A digitized fluorescence imaging study on the effects of local anesthetics on cytosolic calcium and mitochondrial membrane potential in cultured rabbit corneal epithelial cells.

It has been documented by several investigators that local anesthetics displace calcium from calcium binding sites and alter the functioning of different calcium regulating systems. Local anesthetics have also been shown to have adverse effects on mitochondrial function and interact with cytoskeletal elements. Few studies have addressed the role that a potential disturbance of calcium homeostasis and mitochondrial function may have on the toxicity caused by local anesthetics in corneal epithelial cells. This investigation was undertaken to evaluate the effects of tetracaine (TTC), proparacaine (PPC), and cocaine (CC) on cytosolic calcium and mitochondrial membrane potential in primary cultures of rabbit corneal epithelial cells. Previous studies by our laboratory documented that the local anesthetics produce toxicity after 30 to 60 min of treatment. In this study, the cells were treated for 15 min, a time when minimal cell damage occurred. The following concentrations of local anesthetics were used to treat the cells: TTC, 0.5-2.5 mM; PPC, 1-5 mM; and CC, 4-10 mM. We utilized the technology of digitized fluorescence imaging to measure changes in intracellular calcium ([Ca2+]i) with fura-2 and mitochondrial membrane potential (delta psi) with rhodamine 123. A dose-dependent increase in [Ca2+]i was evident after treatment with each local anesthetic.
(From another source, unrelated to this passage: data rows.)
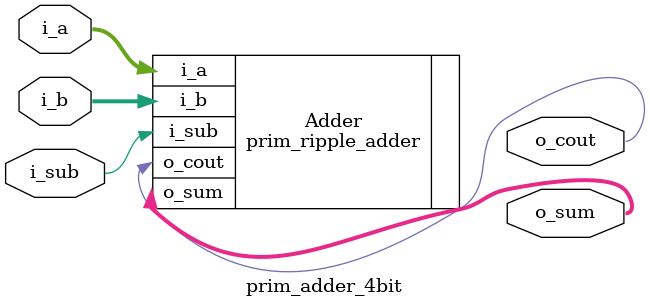
<source format=sv>
module prim_adder_4bit(
    input  logic [3:0] i_a,
    input  logic [3:0] i_b,
    input  logic       i_sub,
    output logic [3:0] o_sum,
    output logic       o_cout
);

prim_ripple_adder #(.WIDTH(4)) Adder(
    .i_a   (i_a)   ,
    .i_b   (i_b)   ,
    .i_sub (i_sub) ,
    .o_sum (o_sum) ,
    .o_cout(o_cout)
);



endmodule : prim_adder_4bit

</source>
Concentrations equal or greater than 2.5 mM TTC dissipated delta psi. A rise in [Ca2+]i preceded any loss of delta psi caused by TTC. PPC at high concentrations (4-5 mM) occasionally dissipated delta psi but this was not a consistent finding. The effects of CC on delta psi could not be evaluated accurately because of the extensive morphological alterations that occurred after treatment. We conclude that TTC, PPC, and CC elevate [Ca2+]i before cytotoxicity occurs and disruptions in calcium homeostasis may contribute to their toxicity.